The drain is actually quite pretty, but quickly became very narrow up to an extremely tight bend at Whittlesey. The way keeps changing its name, first to Kings Dyke (Drain) and then Briggate River and again to Whittlesey Dike (yes, dike with an i this time). At Flood’s Ferry the River Nene Old Course flowed in and the way became much wider and river like. A little passed the junction we moored for the night at the small Flood’s Ferry marina, the weather was very hot and humid and just as I got the chairs and the sun umbrella out the heavens opened. We were lucky the news next day showed areas under water, we only got covered in rain dust.

About four miles on and we arrived at March on Friday morning, the riverside properties are a mixture of tumbledown and smartly refurbed cottages and is the most attractive part of the town. The town moorings are immediately opposite the Town Hall and its clock, fortunately it stopped chiming the hours between 11pm and 7am and it would have been a peaceful night apart from the noisy revellers making their way to the park at 1.30 am. 

Before moving on to Upwell on Saturday we took advantage of the pleasant weather and washed that rain dust off of one side of SKYY and after collecting my prescription from Boots we hurried on to rejoin Angonoka. The river is wide and deep as it passes the twenty five wind turbines that are on the left bank, they were definitely earning their keep on this bright and breezy day. Shortly afterwards there is a fork in the river and our way became much narrower. We got our knuckles wrapped at the Marchmont Priory Lock, as we should have phoned ahead, but I can’t believe that water conservancy is a problem at this moment, never mind we were soon through. Upwell and Outwell are two connected linear villages that line either side of the narrow river. These are ancient an at one time isolated places and it still feels like it, beware the very low bridges, I snapped off my radio aerial and the satellite dish got knocked flat, whilst the poor wind battered flowers on the roof got seriously ruffled. Angonoka was moored by Upwell church and we glided in behind her, for a very peaceful night.

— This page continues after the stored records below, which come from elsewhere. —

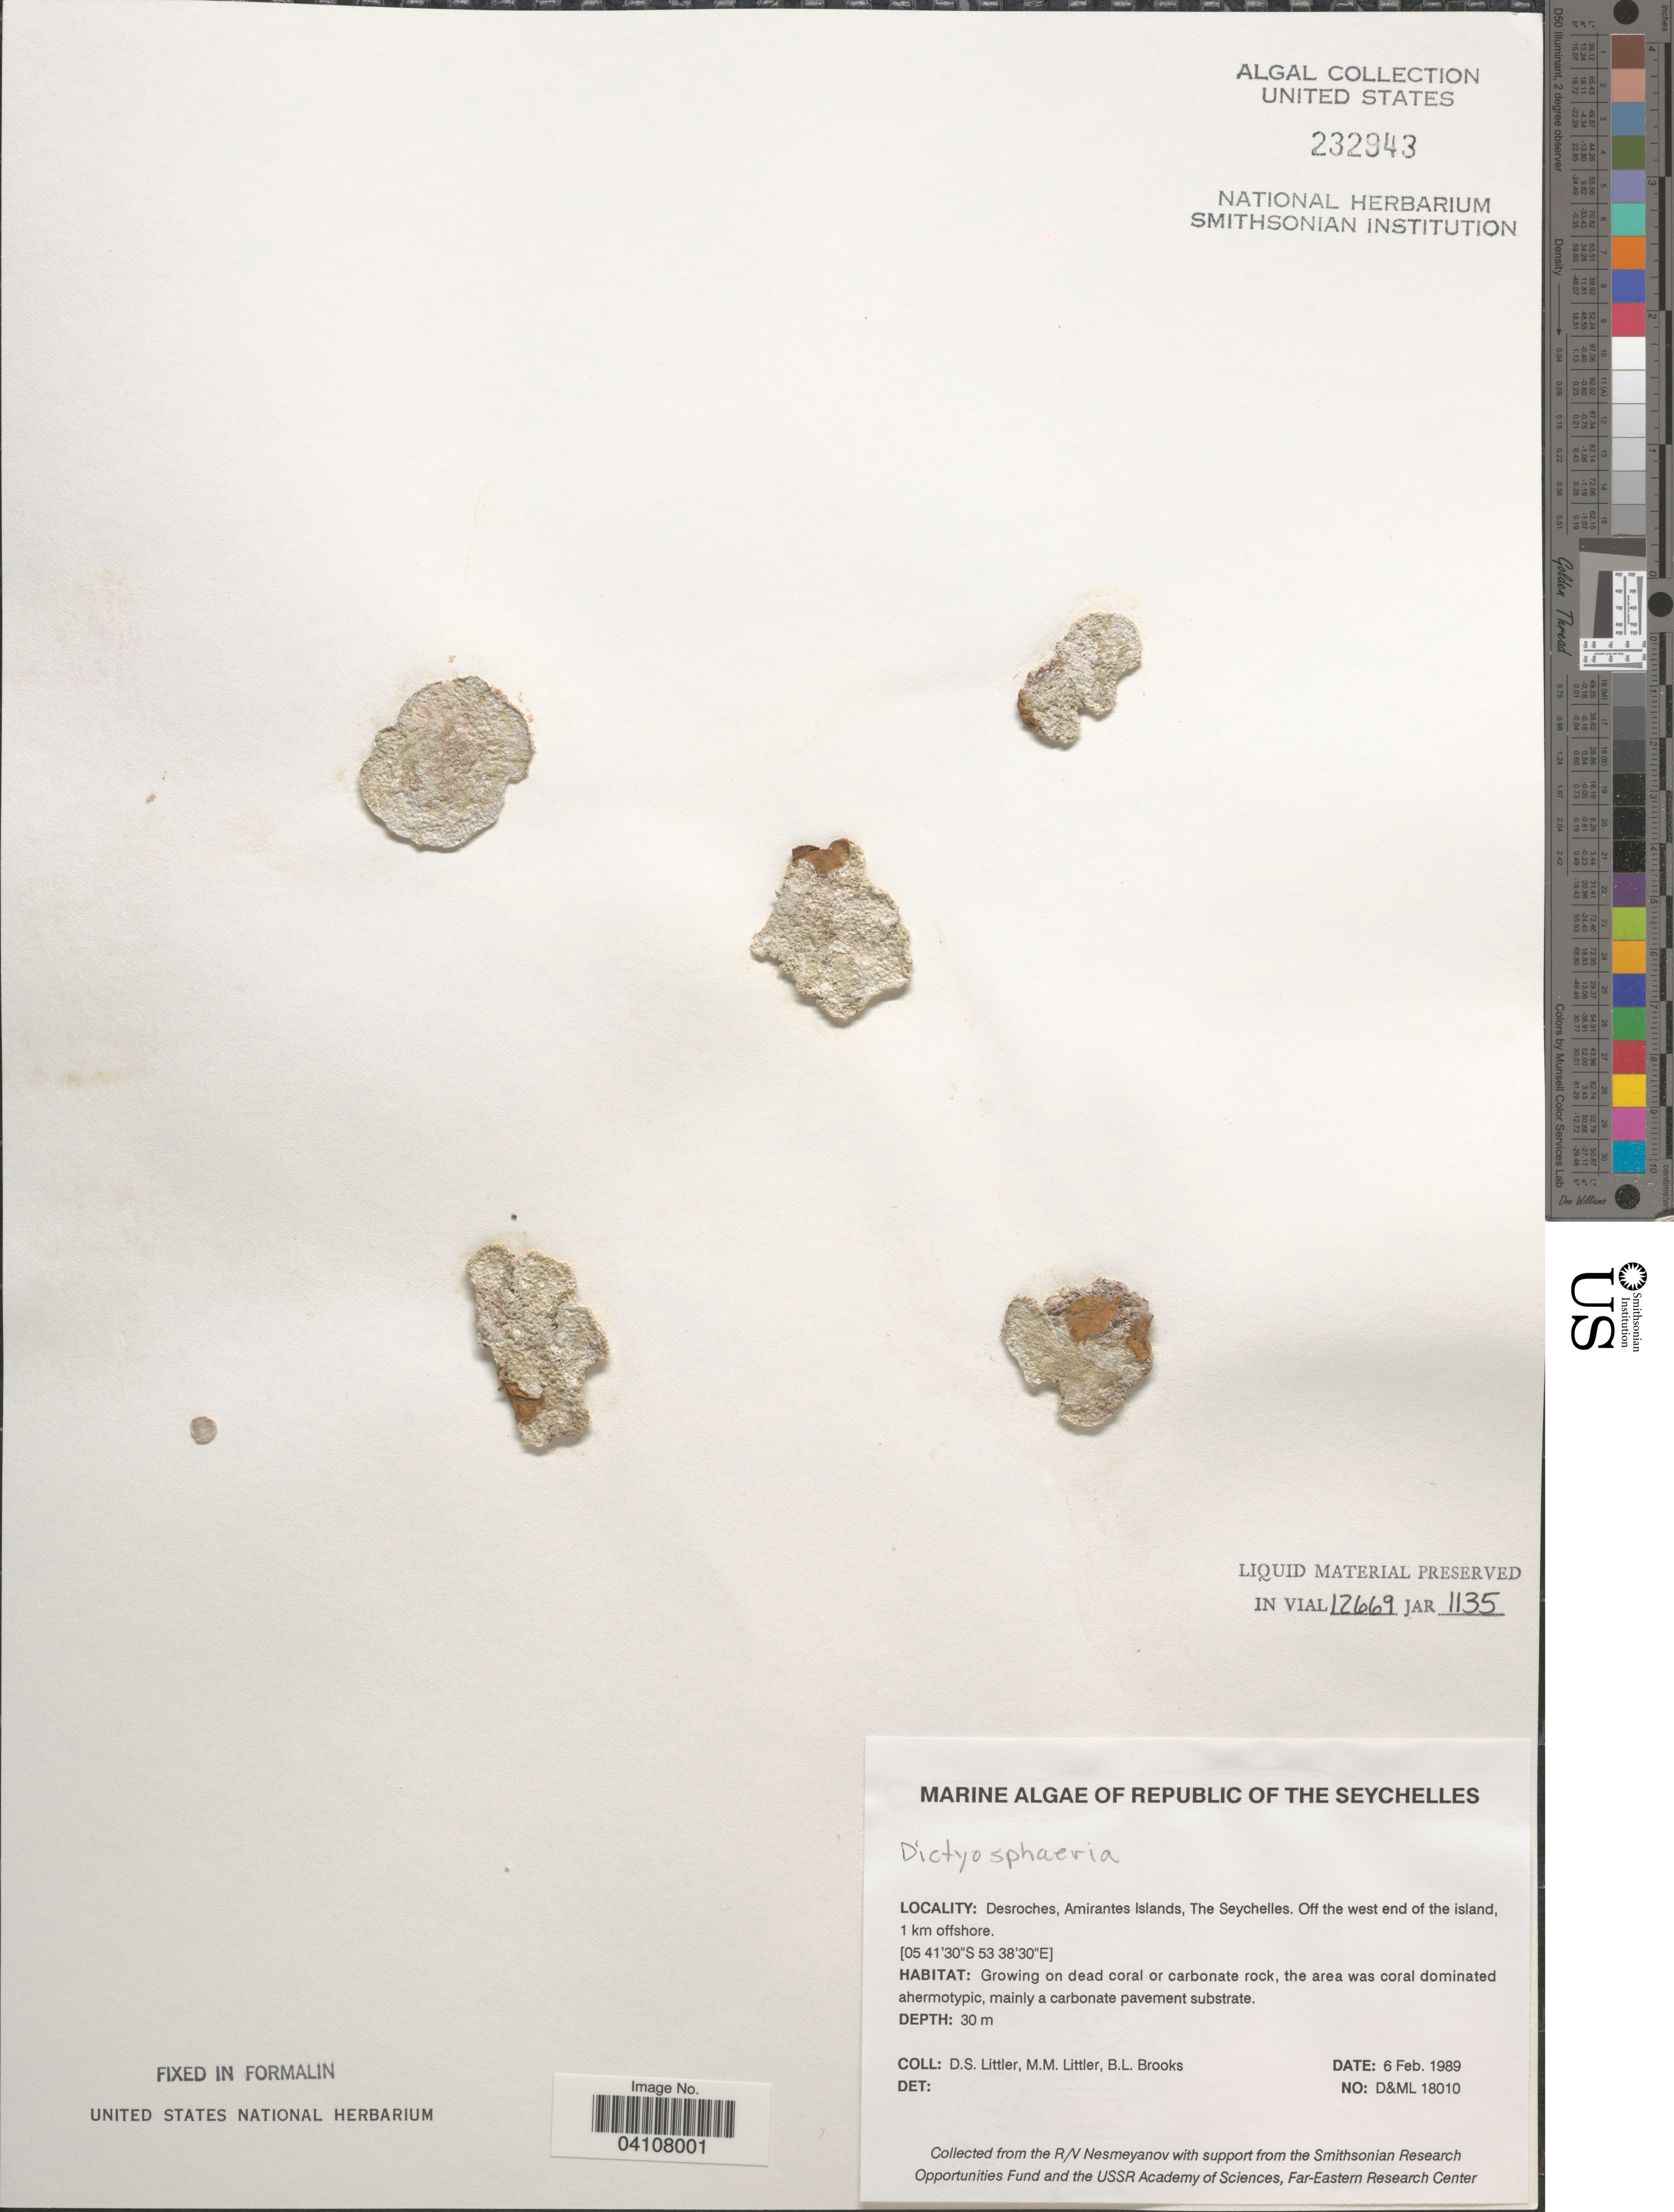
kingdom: Plantae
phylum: Chlorophyta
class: Ulvophyceae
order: Siphonocladales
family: Siphonocladaceae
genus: Dictyosphaeria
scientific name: Dictyosphaeria sp.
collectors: D. S. Littler & B. Brooks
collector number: D&ML18010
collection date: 1989-02-06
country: Seychelles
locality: Republic of the Seychelles. Desroches, Amirantes Islands. Off the west end of the island, 1 km offshore.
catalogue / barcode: US 232943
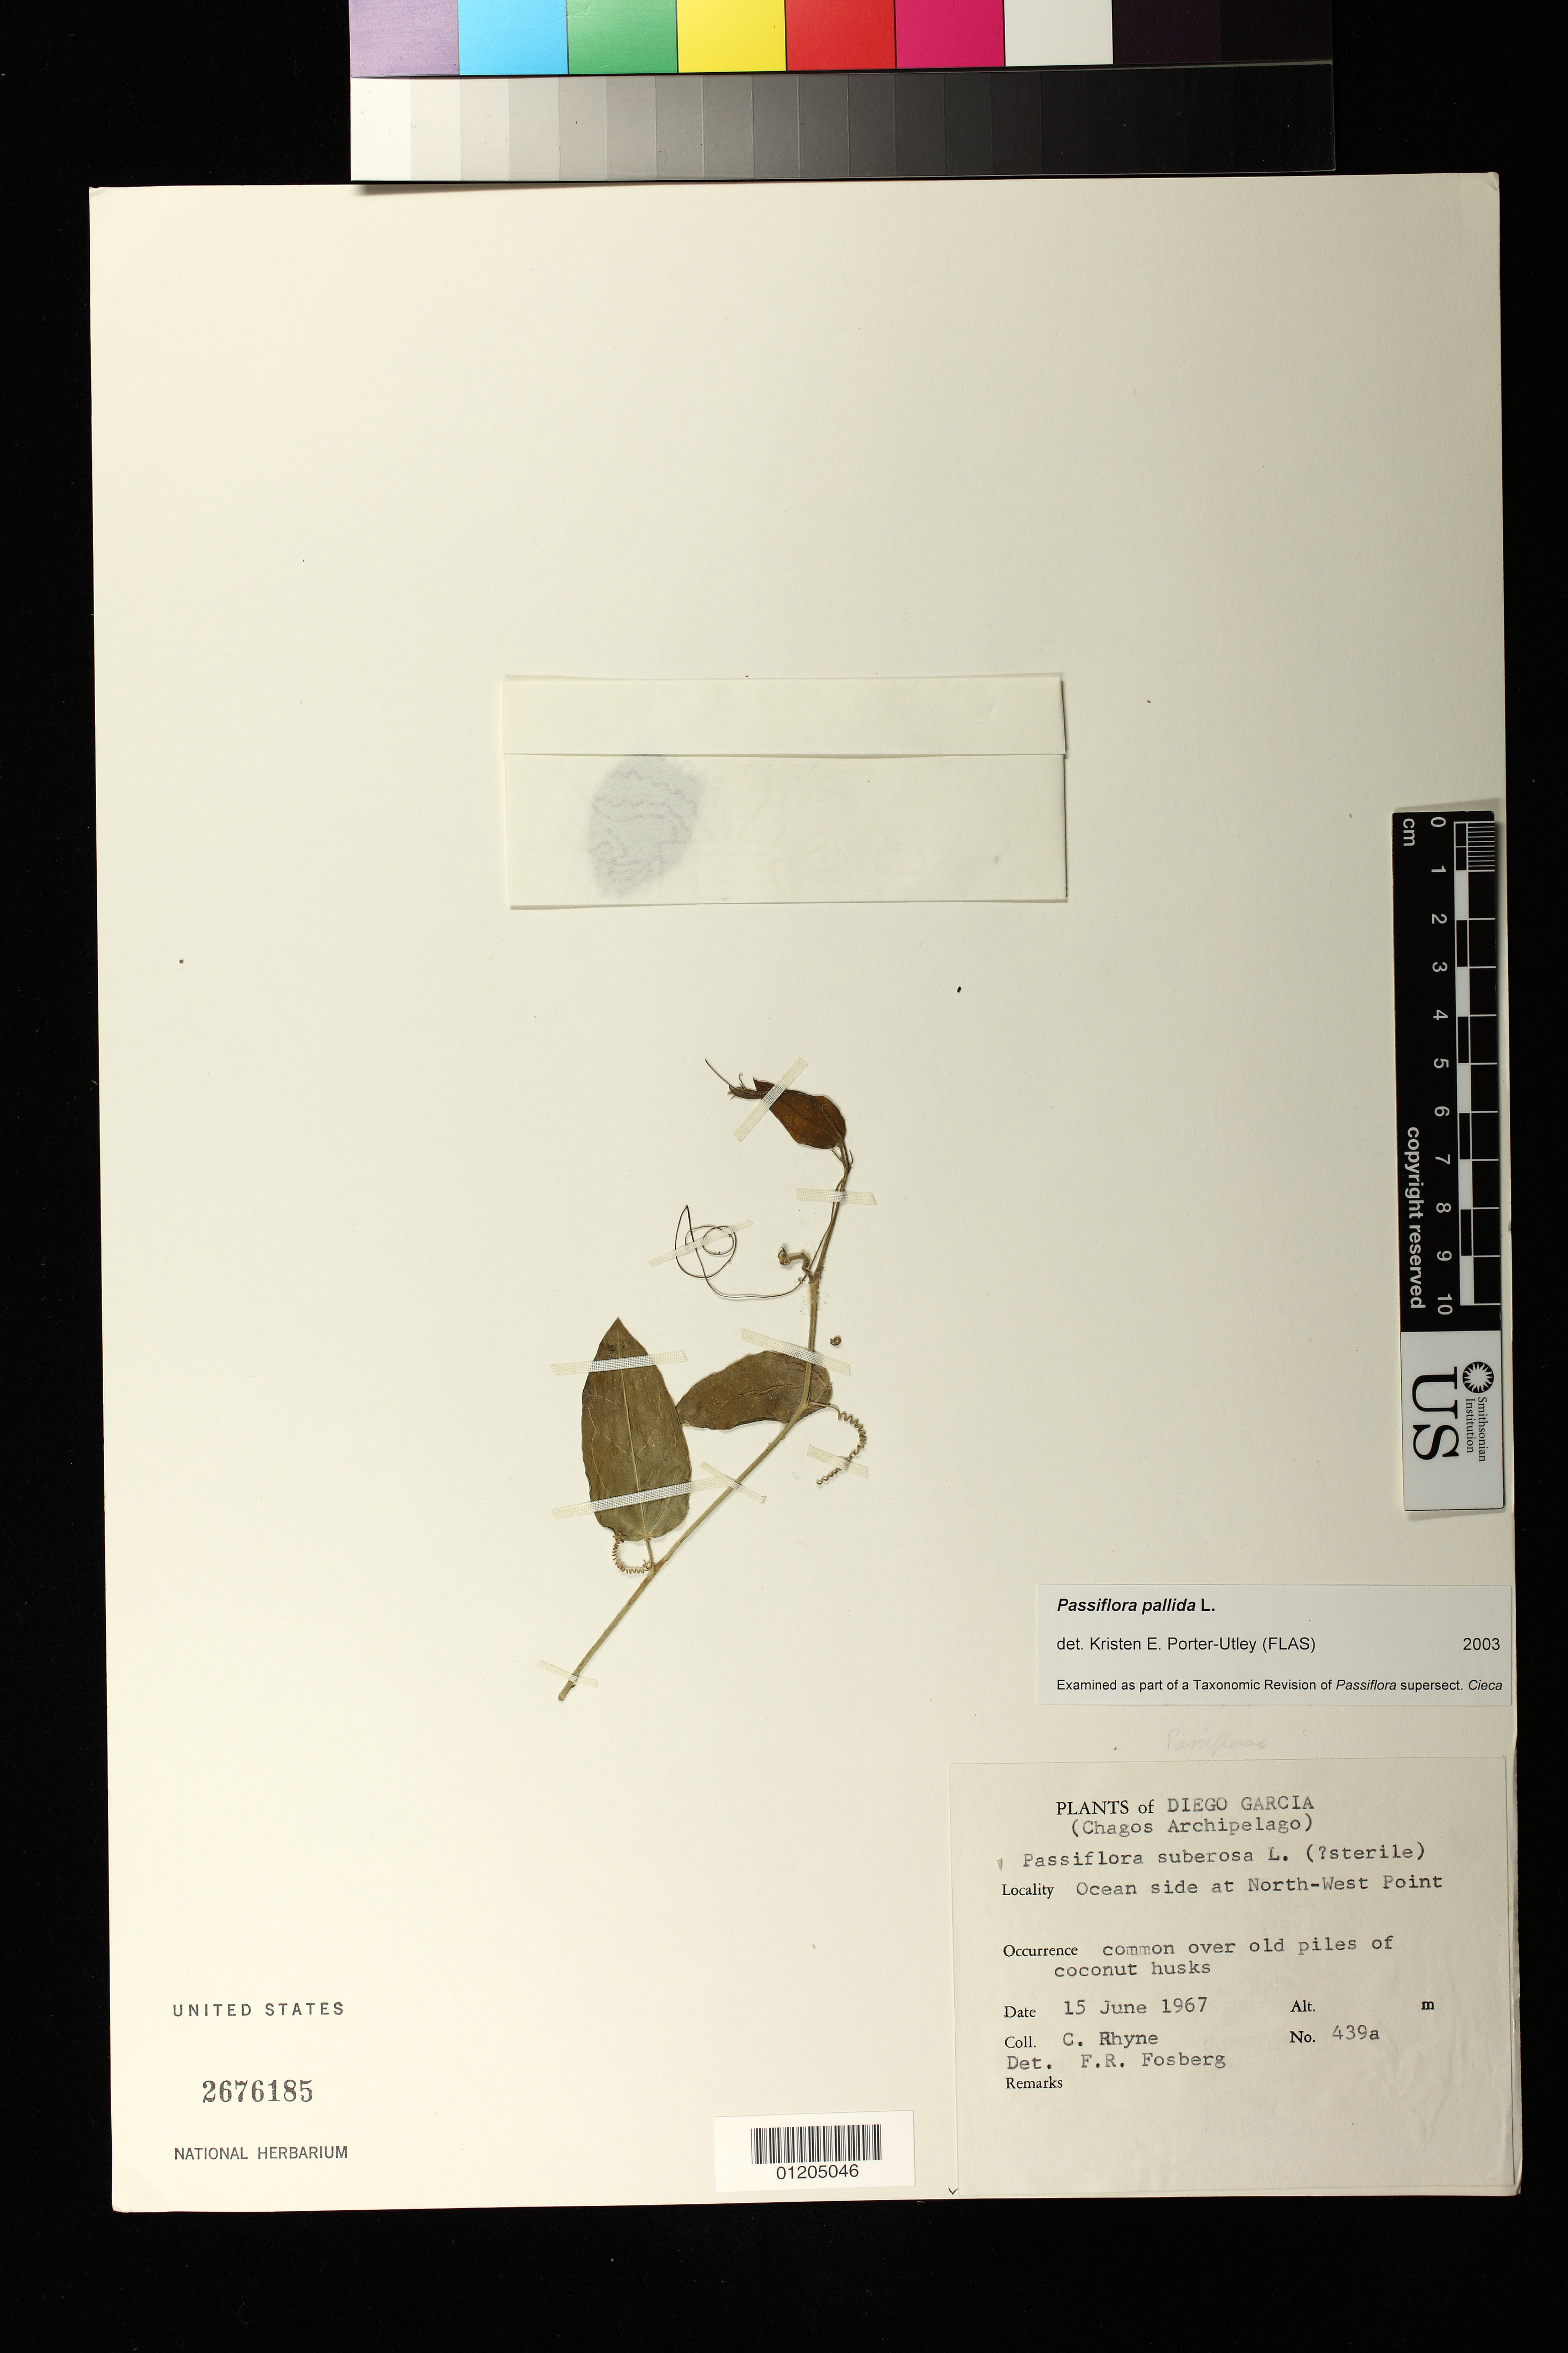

July 1st has not brought summer with it, but we did wash the other side of SKYY before leaving Upwell for the two and a bit hours cruising to Salters Lode. We arrived in time to watch two other boats exit this tidal lock onto the River Great Ouse and travel one mile upstream to the imposing structure of Denver Sluice. The lock Keeper invited us to watch the procedure so that we would know what to do when our turn came tomorrow morning at 7 am. The first boat through the lock, applied plenty of power and successfully turned upstream, but instead of getting over to the extreme right side of the river he was more or less in the middle. Our lock keeper said “I told him to get over to the right and not to turn towards Denver Sluice until its lock keeper waved him over” A sand bar had formed in front of the lock following the April floods and if you chickened out and turned too soon you would be on it and that’s exactly what happened to this boat. The second boat through, did as instructed and turned between the stricken vessel and the sluice. He took a rope, but with the tide dropping fast and despite his efforts the first boat would be going nowhere until the next high tide. We certainly now knew what was ahead of us on tomorrow’s high tide, but with the added complication that we might be required to pull the boat of the mud, that’ll give us something to dream about tonight.